The Investigation found there were no specific current national guidelines for use of the TDB.  However Auckland Prison had a local outdated policy containing instructions and guidance on using the TDB.  The Investigation found that the site did not comply with this local policy in that:

  • Restraints were applied to the ankles without specified medical advice
  • Limbs were not exercised
  • Recording of fluids & foods was not completed to an acceptable standard.

The Investigation found that the local policy requirement regarding placing a urinal bottle between a prisoner’s legs during general lockup in the Investigations’ view is degrading and should immediately be removed from the local policy.

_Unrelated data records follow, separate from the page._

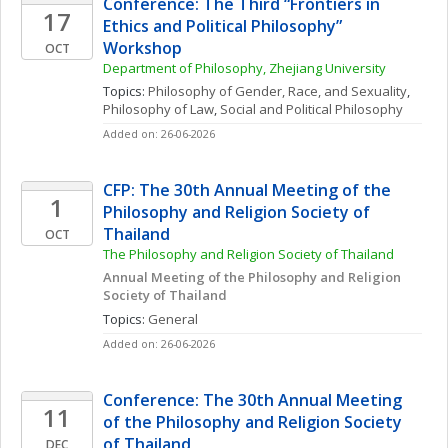
Conference: The Third “Frontiers in 
17
Ethics and Political Philosophy” 
Workshop
OCT
Department of Philosophy, Zhejiang University
Topics: 
Philosophy of Gender, Race, and Sexuality
, 
Philosophy of Law
, 
Social and Political Philosophy
Added on: 26-06-2026
CFP: The 30th Annual Meeting of the 
1
Philosophy and Religion Society of 
Thailand
OCT
The Philosophy and Religion Society of Thailand
Annual Meeting of the Philosophy and Religion 
Society of Thailand
Topics: 
General
Added on: 26-06-2026
Conference: The 30th Annual Meeting 
11
of the Philosophy and Religion Society 
of Thailand
DEC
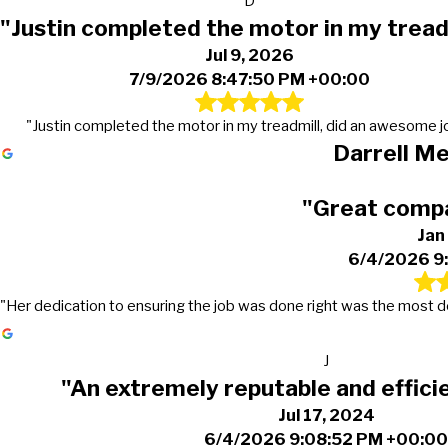
D
"Justin completed the motor in my tread
Jul 9, 2026
7/9/2026 8:47:50 PM +00:00
"Justin completed the motor in my treadmill, did an awesome j
Darrell M
"Great compa
Jan
6/4/2026 9
"Her dedication to ensuring the job was done right was the most dedi
J
"An extremely reputable and effic
Jul 17, 2024
6/4/2026 9:08:52 PM +00:0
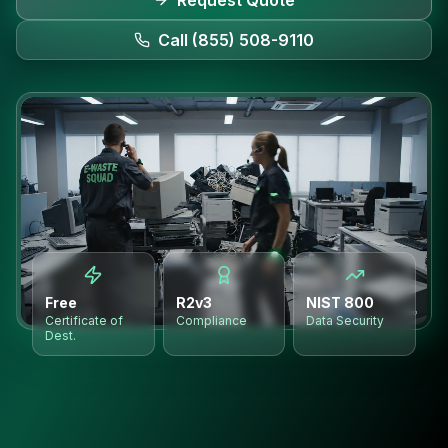
Request Quote
Call (855) 508-9110
Free
R2v3
NIST 800
Certificate of
Compliance
Data Security
Dest.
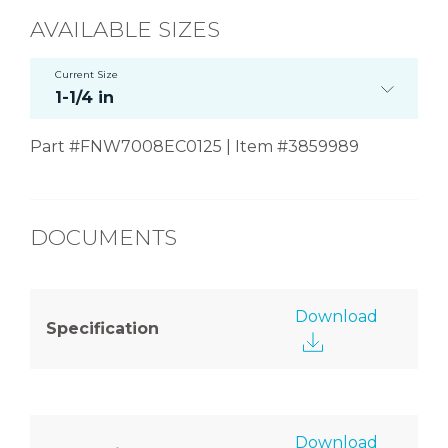
AVAILABLE SIZES
Current Size
1-1/4 in
Part #FNW7008EC0125 | Item #3859989
DOCUMENTS
Download
Specification
Download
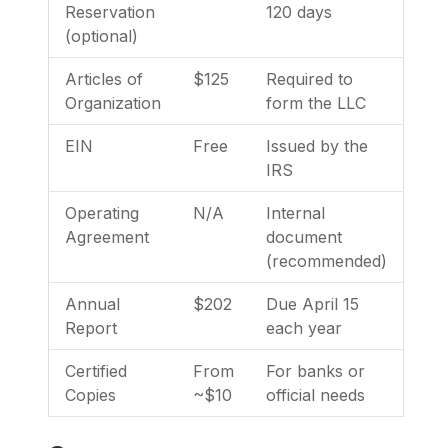
Reservation
120 days
(optional)
Articles of
$125
Required to
Organization
form the LLC
EIN
Free
Issued by the
IRS
Operating
N/A
Internal
Agreement
document
(recommended)
Annual
$202
Due April 15
Report
each year
Certified
From
For banks or
Copies
~$10
official needs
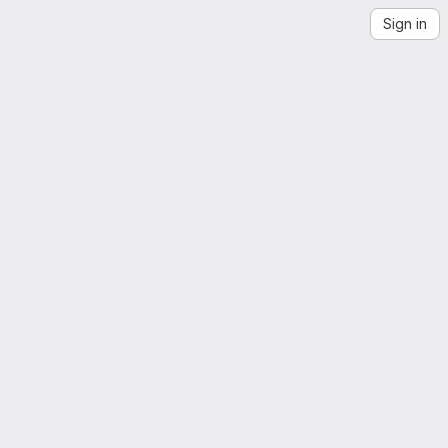
Sign in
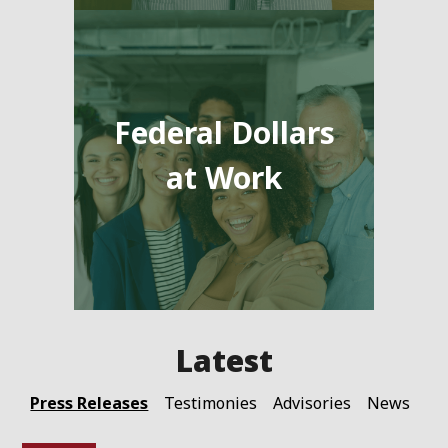
Federal Dollars
at Work
Press Releases
Testimonies
Advisories
News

The Investigation found that the circumstances in which the prisoner was placed on directed segregation for Medical Oversight pursuant to section 60(1)(a) in January 2016 and Section 60(1)(b) in February 2016 were appropriate and reasonable; authorised by the delegated authority on the Health Centre Manager’s recommendation with the required authorisation form completed.

The Investigation is of the view that the use of the TDB for the prisoner was a last resort for prison management who believed he would be admitted to the Mason Clinic as had occurred in similar circumstances five months earlier.  However when he was assessed as “not mentally ill” by the Mason Clinic psychiatrist, the pressure was placed back on custodial & health staff to manage his self-harm risk behaviours.

The Investigation is of the view a more strategic consideration of the staff placement in the At Risk Unit needs to be a focus moving forward which includes robust training and supervision.

The Investigation found that there is a Human Resource guide developed to assist managers involved in making staff placement decisions into units defined as high risk and to assist staff in understanding how these decisions are made and what they need to do to contribute in these environments.

The Investigation acknowledges the contribution the COTA Inspectors’ have played in the process of identifying the shortfalls within the Department’s TDB policy and also the involvement of Northern Regional Office staff in dealing with these shortfalls when identified.

The Investigation is of the view that a single management role was required to ensure all levels of involvement in the prisoner’s management was collated and processes complied with appropriately.

The Investigation is of the view that the Prison Director who is legally responsible for any prisoner while imprisoned at his/her site should have access to all relevant information/documentation pertaining to that prisoner which includes general Health, psychological & psychiatric information to enable an informed decision.